**Problem statement**. Reproduce the text of every row below word for word, keeping each line as it appears.

· · · · · · ·

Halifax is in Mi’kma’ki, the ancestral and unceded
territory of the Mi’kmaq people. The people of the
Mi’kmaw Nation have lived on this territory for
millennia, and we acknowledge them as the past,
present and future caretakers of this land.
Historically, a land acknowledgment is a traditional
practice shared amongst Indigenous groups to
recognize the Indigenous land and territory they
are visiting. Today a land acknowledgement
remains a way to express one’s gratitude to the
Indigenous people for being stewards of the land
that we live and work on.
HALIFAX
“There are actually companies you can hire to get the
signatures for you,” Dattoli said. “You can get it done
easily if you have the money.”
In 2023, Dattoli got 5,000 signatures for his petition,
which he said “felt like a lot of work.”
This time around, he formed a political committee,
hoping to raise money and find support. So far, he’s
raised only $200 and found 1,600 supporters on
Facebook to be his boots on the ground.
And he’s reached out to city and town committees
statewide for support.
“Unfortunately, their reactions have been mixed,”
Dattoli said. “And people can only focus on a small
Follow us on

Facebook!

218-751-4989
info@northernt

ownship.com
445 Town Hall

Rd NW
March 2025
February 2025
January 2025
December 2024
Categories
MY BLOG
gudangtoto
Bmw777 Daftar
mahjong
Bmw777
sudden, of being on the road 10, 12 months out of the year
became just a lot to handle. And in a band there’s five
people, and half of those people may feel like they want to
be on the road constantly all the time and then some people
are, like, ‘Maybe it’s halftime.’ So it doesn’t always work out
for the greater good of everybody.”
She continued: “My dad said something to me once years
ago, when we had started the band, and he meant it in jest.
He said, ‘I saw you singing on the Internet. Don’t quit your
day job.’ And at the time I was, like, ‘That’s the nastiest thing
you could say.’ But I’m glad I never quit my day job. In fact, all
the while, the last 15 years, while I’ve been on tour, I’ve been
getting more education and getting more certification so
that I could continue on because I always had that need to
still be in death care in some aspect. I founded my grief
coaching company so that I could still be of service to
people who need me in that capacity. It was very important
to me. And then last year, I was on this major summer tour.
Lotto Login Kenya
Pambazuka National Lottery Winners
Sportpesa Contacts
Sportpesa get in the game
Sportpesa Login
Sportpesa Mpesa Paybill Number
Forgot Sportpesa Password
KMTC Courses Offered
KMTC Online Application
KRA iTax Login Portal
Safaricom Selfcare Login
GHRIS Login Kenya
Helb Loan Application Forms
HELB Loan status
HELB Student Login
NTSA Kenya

· · · · · · ·

**Result**.
Halifax is in Mi’kma’ki, the ancestral and unceded
territory of the Mi’kmaq people. The people of the
Mi’kmaw Nation have lived on this territory for
millennia, and we acknowledge them as the past,
present and future caretakers of this land.
Historically, a land acknowledgment is a traditional
practice shared amongst Indigenous groups to
recognize the Indigenous land and territory they
are visiting. Today a land acknowledgement
remains a way to express one’s gratitude to the
Indigenous people for being stewards of the land
that we live and work on.
HALIFAX
“There are actually companies you can hire to get the
signatures for you,” Dattoli said. “You can get it done
easily if you have the money.”
In 2023, Dattoli got 5,000 signatures for his petition,
which he said “felt like a lot of work.”
This time around, he formed a political committee,
hoping to raise money and find support. So far, he’s
raised only $200 and found 1,600 supporters on
Facebook to be his boots on the ground.
And he’s reached out to city and town committees
statewide for support.
“Unfortunately, their reactions have been mixed,”
Dattoli said. “And people can only focus on a small
Follow us on

Facebook!

218-751-4989
info@northernt

ownship.com
445 Town Hall

Rd NW
March 2025
February 2025
January 2025
December 2024
Categories
MY BLOG
gudangtoto
Bmw777 Daftar
mahjong
Bmw777
sudden, of being on the road 10, 12 months out of the year
became just a lot to handle. And in a band there’s five
people, and half of those people may feel like they want to
be on the road constantly all the time and then some people
are, like, ‘Maybe it’s halftime.’ So it doesn’t always work out
for the greater good of everybody.”
She continued: “My dad said something to me once years
ago, when we had started the band, and he meant it in jest.
He said, ‘I saw you singing on the Internet. Don’t quit your
day job.’ And at the time I was, like, ‘That’s the nastiest thing
you could say.’ But I’m glad I never quit my day job. In fact, all
the while, the last 15 years, while I’ve been on tour, I’ve been
getting more education and getting more certification so
that I could continue on because I always had that need to
still be in death care in some aspect. I founded my grief
coaching company so that I could still be of service to
people who need me in that capacity. It was very important
to me. And then last year, I was on this major summer tour.
Lotto Login Kenya
Pambazuka National Lottery Winners
Sportpesa Contacts
Sportpesa get in the game
Sportpesa Login
Sportpesa Mpesa Paybill Number
Forgot Sportpesa Password
KMTC Courses Offered
KMTC Online Application
KRA iTax Login Portal
Safaricom Selfcare Login
GHRIS Login Kenya
Helb Loan Application Forms
HELB Loan status
HELB Student Login
NTSA Kenya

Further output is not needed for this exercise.